Auch Bochums Kämmerer Manfred Busch kann Sparmaßnahmen nicht ausschließen. "Das heißt leider auch ganz klar: Reduzierung von Öffnungszeiten, Einschränkung von Angeboten. Sonst geht es nicht. Aber wir wollen nicht unattraktiv werden als Stadt.“ Das gilt für Bochum wohl noch mehr als für andere Ruhrgebietsstädte. Nachdem das Bochumer Werk des Autobauers Opel im vergangenen Jahr geschlossen wurde, sind bereits zahlreiche Arbeitsplätze verloren gegangen.

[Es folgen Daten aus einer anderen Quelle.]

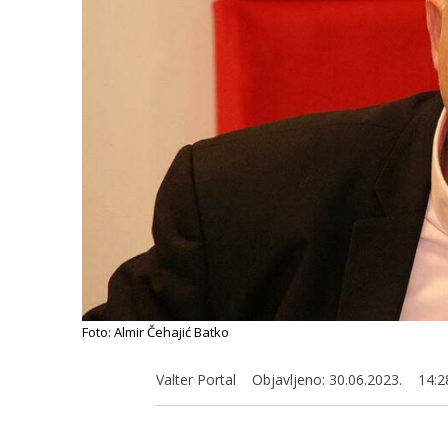
Foto: Almir Čehajić Batko
Valter Portal
Objavljeno:
30.06.2023.
14:2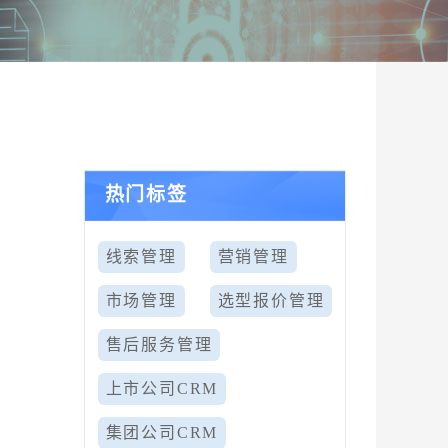
热门标签
线索管理
营销管理
市场管理
选型报价管理
售后服务管理
上市公司CRM
集团公司CRM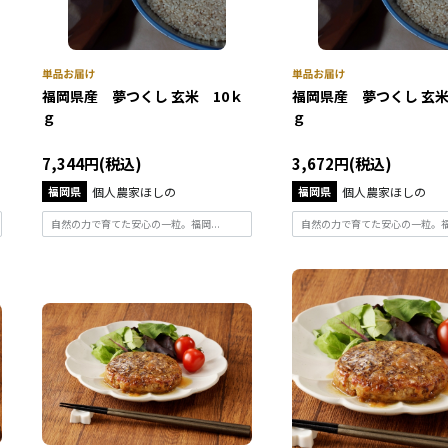
福岡県産 夢つくし 玄米 10ｋ
福岡県産 夢つくし 玄
ｇ
ｇ
7,344円(税込)
3,672円(税込)
福岡県
個人農家ほしの
福岡県
個人農家ほしの
自然の力で育てた安心の一粒。福岡...
自然の力で育てた安心の一粒。福岡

Keine Hoffnung auf Trendwende

Der Absturz der RWE-Aktie hinterlässt tiefe Spuren in den städtischen Haushalten. Ob in Duisburg, Essen, Mülheim, Oberhausen oder Bochum. "Alle Städte haben mit hohen Defiziten zu kämpfen. Und gerade im Ruhrgebiet aufgrund der Strukturschwäche tun wir uns schwer, Alternativen aufzubauen", sagt Bochums Kämmerer. Vor der Energiewende gehörten RWE-Aktien zum Tafelsilber der Kommunen, das Geld in die Kassen hätte bringen können. Doch das hat sich, so Manfred Busch, gravierend geändert. "Je niedriger der Kurs wird, desto uninteressanter ist die Verkaufsvariante. Aber Gedanken macht man sich natürlich schon."

Bochums Kämmerer Dr. Manfred BuschBild: Frank Gazon

Dass der Energiekonzern die Trendwende schafft und die RWE-Aktie sich alsbald erholt, daran allerdings glaubt Bochums Kämmerer Manfred Busch ebenso wenig wie seine Kollegen in den Nachbarstädten. "Die Wirklichkeit ist wahrscheinlich eine andere. Die Energiepolitik lässt es nicht zu. Und die Klimapolitik auch nicht. RWE lebt von Braunkohlekraftwerken. Das ist nicht die Zukunft. Und ob der Umbau des Konzerns so schnell gelingen kann, das ist fraglich.“

Kommunen wie Bochum bleibt nichts anderes übrig, als die Bürger durch Anhebung von Abgaben stärker zur Kasse zu bitten. Busch nennt ein paar Beispiele. "Wir haben - wie alle anderen Städte auch - die Hundesteuer erhöht. Insbesondere haben wir auch die Grundsteuer mehrfach erhöht, um die steigenden Belastungen finanzieren zu können und die Defizite nicht weiter steigern zu müssen." Durch den rapiden Wertverlust der RWE-Aktie von rund 40 Prozent in kurzer Zeit kommen die Kämmerer aus dem Kreis der kommunalen Aktionäre nicht herum, den Rotstift weiter anzusetzen.